まず、外部労働市場を通じた技能蓄積というのは、たとえば料理人がレストランの下働きとして低い賃金で働きながら、先輩から技を教えてもらい(ぬすんで)、腕を上げたらその技に見合った高い賃金を払うレストランに移ったり、自分自身で店を持ったりする場合のようなイメージである。金融機関に勤めるエコノミストやアナリストが、やはり下働きからはじめて、外から評価されるようなレポートを書けるようになったら、転職して高収入の職場を目指すというのもこれに近い。
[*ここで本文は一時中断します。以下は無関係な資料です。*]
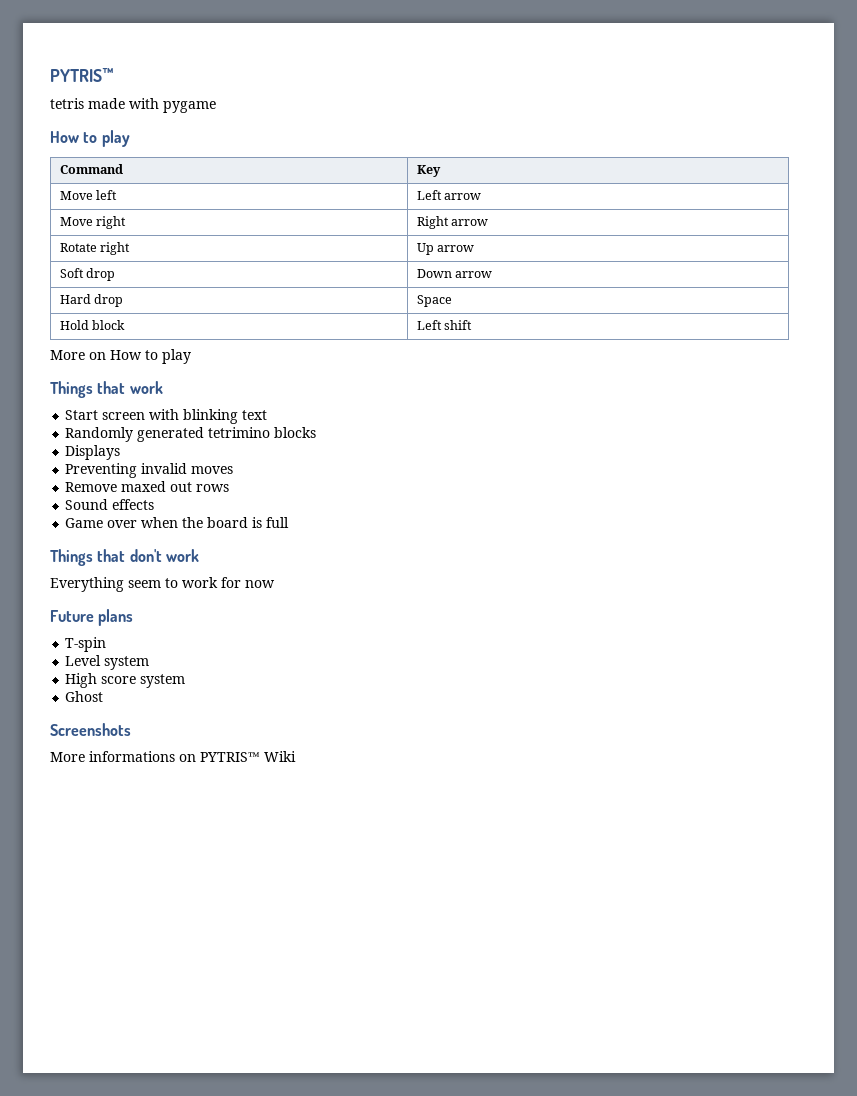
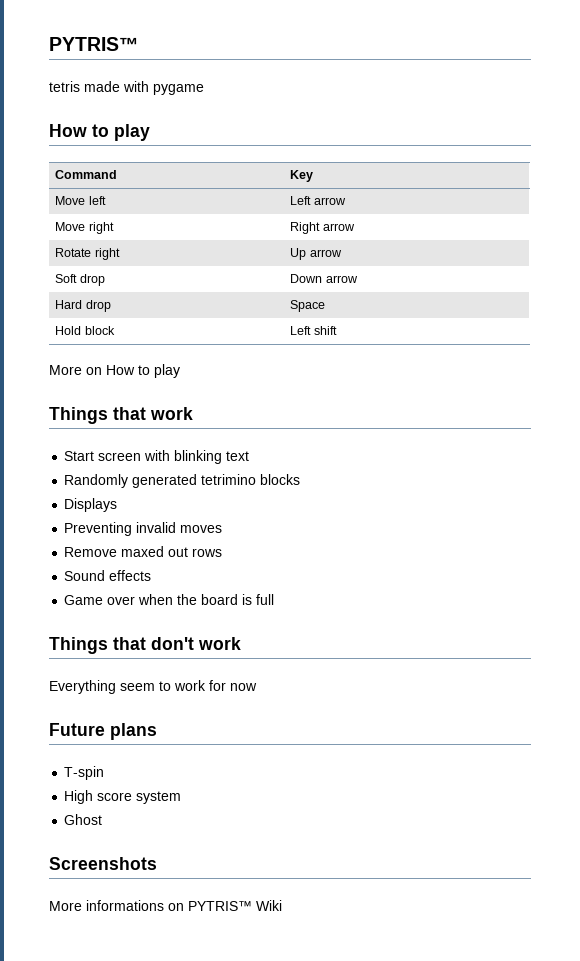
[65,655,150,670] // Level system -> (105, 773) none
共通するのは身に着けた技能の生み出す成果が企業の外の人にもわかりやすいことだ。この場合、技能を身に着けたらそれを武器に転職できるようになるので、技能を身に着けた成果は本人にかえってくる。転職しないまでも転職の可能性があるだけで企業はその生産性に見合った賃金を支払わないと労働者を引き留められない。

そのため企業は技能投資の費用を負担してくれず、労働者は低賃金を受け入れるという形で実質的な授業料を払いながら技能を学んでいく。ヨーロッパやアメリカではどちらかというと、この仕組みを中心に労働市場がまわってきた。また、日本でも小さな企業の労働市場はこの仕組みに近い。

飴とムチで育てられる「うちの会社のため」の人材

一方、大企業の労働者を中心に日本の労働市場参加者にとって馴染み深いのが、内部労働市場を通じた技能蓄積である。内部労働市場とは、特に諸外国においては多くの場合(外部)労働市場が果たしているような役割を、一企業が社内の仕組みによって代替することを言う。
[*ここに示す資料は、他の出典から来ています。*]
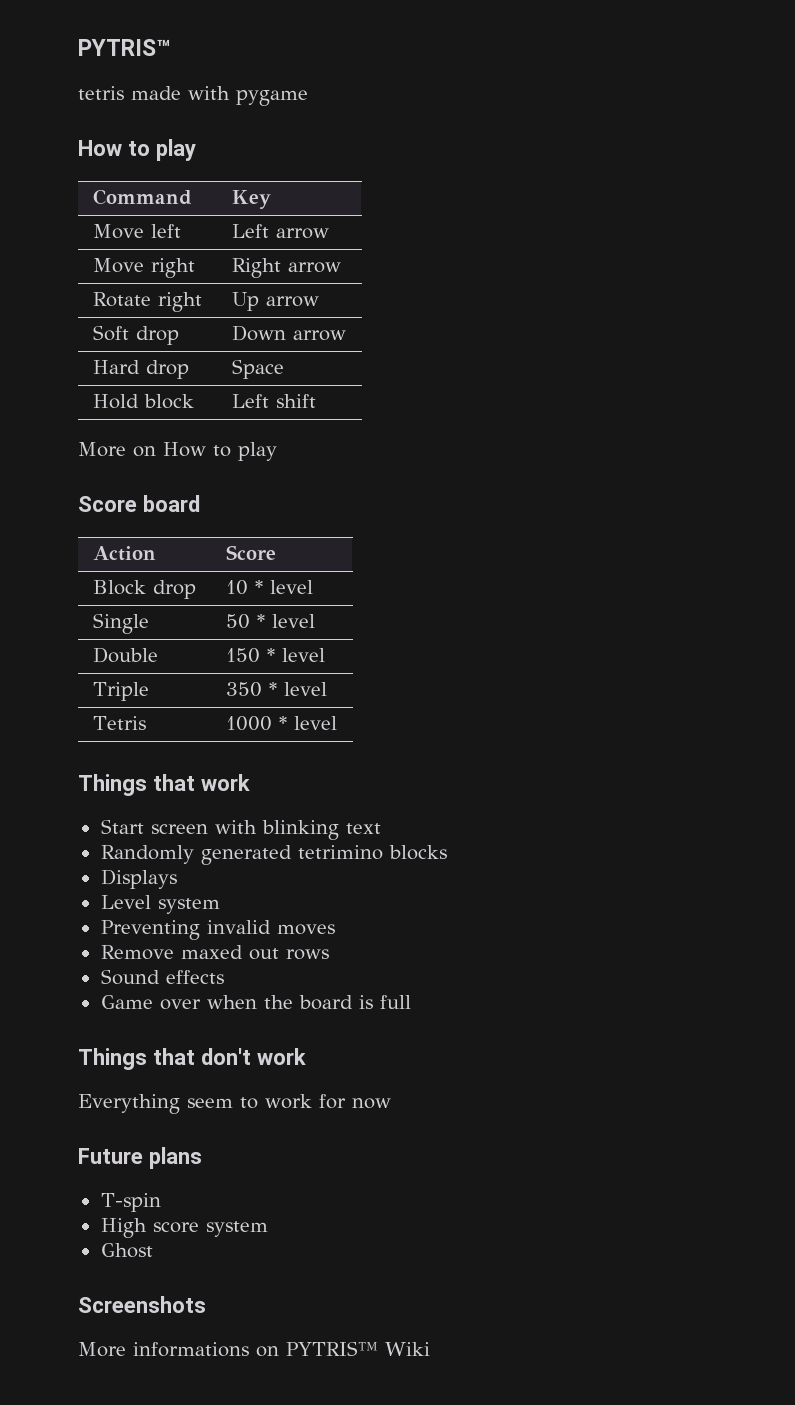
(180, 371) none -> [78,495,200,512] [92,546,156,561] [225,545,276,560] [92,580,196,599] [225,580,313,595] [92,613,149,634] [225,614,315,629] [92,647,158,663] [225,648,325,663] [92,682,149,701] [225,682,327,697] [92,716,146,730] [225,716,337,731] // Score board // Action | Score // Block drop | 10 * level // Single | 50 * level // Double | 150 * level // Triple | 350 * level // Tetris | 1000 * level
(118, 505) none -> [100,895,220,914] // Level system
2010年、ある企業の入社式の様子(撮影:尾形文繁)

会社の中に人事評価の仕組みと賃金体系を整備し、その評価に基づいて昇進・昇格や賃金、処遇を決める。長期雇用を保証し、高い評価を得れば昇進させ待遇を上げるという飴をあたえる一方で、仕事ぶりを厳しく評価するという鞭も使う。技能蓄積にあたっては、ジョブローテーションやオンザジョブトレーニングを駆使して、じっくり人材を育成し、適材適所に配置して、高生産性を実現しようとする。

このような内部労働市場を通じた技能蓄積が外部労働市場を通じた技能蓄積より優れている点を一つ挙げよう。それは、外にはアピールしにくいタイプの技能をも育成できる可能性があるというところだ。